Idem me ille. I due pronomi e nel latino, e presso gli italiani qualificano la fama di chi si nomina.

Vertice. Berenice non consecrò tutte le chiome, ma le più cospicue che scendeano dalla cima del capo: vedi anche verso 51. Non riconosce la Crusca la parola vertice in questo significato. L’ho usurpata nella mia versione; ch’io altra voce non trovo che risponda alla latina, ed all’immagine; e so che moltissime cose belle ha la Crusca, e molte non ha. E questa cade da materno fonte.

Multis dearum. Il frammento originale, che riporteremo qui sotto, dice θεοῖς Dei e Dee ., voce promiscua. Calvo presso Servio pollentemque Deum Venerem. Italianamente Numi. E le chiome erano in custodia delle Dee, di che ti sarà detto nella considerazione iv.

Pollicita est. Frequenti sacrificj di chiome celebrano le antiche memorie; niuno, ch’io mi sappia, per la salute [p. 78 modifica]del marito. Ond’è singolare il voto della regina, e pieno di amore.

Parte di questo e dell’antecedente distico serbasi originale nello scoliaste di Arato.

     Ἡ δὲ Κόνων μ´ ἔβλεψεν ἐν ἠέρι, τὸν Βερενίκης
          Βόστρυχον, ὅν κείνη πᾶσιν ἔθηκε θεοῖς.
E Conone me vide nell’etere, me di Berenice
     Chioma ch’ella a tutti sacrò i Numi.

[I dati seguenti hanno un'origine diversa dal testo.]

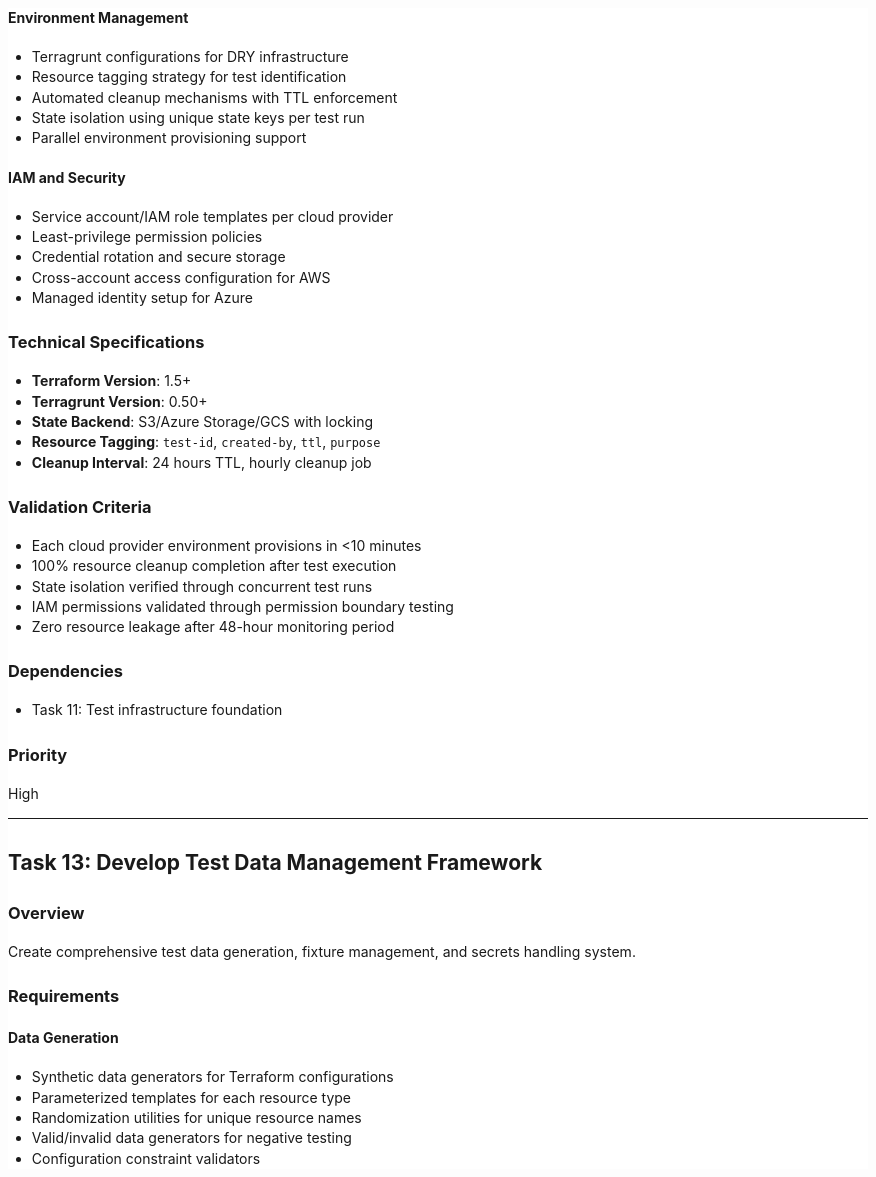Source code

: #### Environment Management
- Terragrunt configurations for DRY infrastructure
- Resource tagging strategy for test identification
- Automated cleanup mechanisms with TTL enforcement
- State isolation using unique state keys per test run
- Parallel environment provisioning support

#### IAM and Security
- Service account/IAM role templates per cloud provider
- Least-privilege permission policies
- Credential rotation and secure storage
- Cross-account access configuration for AWS
- Managed identity setup for Azure

### Technical Specifications
- **Terraform Version**: 1.5+
- **Terragrunt Version**: 0.50+
- **State Backend**: S3/Azure Storage/GCS with locking
- **Resource Tagging**: `test-id`, `created-by`, `ttl`, `purpose`
- **Cleanup Interval**: 24 hours TTL, hourly cleanup job

### Validation Criteria
- Each cloud provider environment provisions in <10 minutes
- 100% resource cleanup completion after test execution
- State isolation verified through concurrent test runs
- IAM permissions validated through permission boundary testing
- Zero resource leakage after 48-hour monitoring period

### Dependencies
- Task 11: Test infrastructure foundation

### Priority
High

---

## Task 13: Develop Test Data Management Framework

### Overview
Create comprehensive test data generation, fixture management, and secrets handling system.

### Requirements

#### Data Generation
- Synthetic data generators for Terraform configurations
- Parameterized templates for each resource type
- Randomization utilities for unique resource names
- Valid/invalid data generators for negative testing
- Configuration constraint validators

Taluni credono che Catullo di questi due versi, parafrasando, n’abbia fatto quattro. Ma chi proverà che nel greco non vi succedesse il Laevia protendens brachia, lode fine non solo delle belle braccia di Berenice, ma pittura di una mossa calda di passione? Aggiungi ch’era rito de’ supplicanti. Coelo supinas si tuleris manus nascente luna; Oraz. od. 23 lib. iii. — Brachia tendens; Tibullo lib. iii. 4 vers. 64 ed altrove. — Tendens ad sidera palmas; Virgilio eneid. i: altrove, dextramque precantem protendens. — Quando i lottatori alzavano le mani si davano per supplichevoli e vinti; Teocrito, inno in Castore e Polluce vers. 129, ed Ovidio più chiaramente

Confessasque manus obliquaque brachia tendens
Vincis, ait, Perseu.

Onde era vietato a’ giovinetti spartani di alzare le mani ne’ ludi gimnici quando anche fossero caduti vinti. (Plut. in Licurg. Senec. de benefic. lib. v cap. 5). Al costume de’ vinti supplichevoli mirò il Petrarca in que’ versi trascurati da’ chiosatori,

     Or, lasso, alzo la mano; e l’armi rendo
     All’empia e violenta mia fortuna.

Frattanto il Valckenario non reputa genuino distico catulliano questo. Per tre ragioni: 1. perchè il multis Dearum [p. 79 modifica]escludendo alcuna Dea, non era da presumere che Berenice volesse attirarsi la vendetta de’ numi trascurati. 2. Perchè il fulgentem clare non può appartenere alla costellazione Berenicea che è più oscura di tutte le sue vicine: quasiché i poeti non abbelliscano sempre il loro soggetto e questo componimento debba essere un diario astronomico. 3. Perchè gli interpreti devono sempre dire alcuna cosa di strano, e questa ragione, benché implicita, non ha risposta.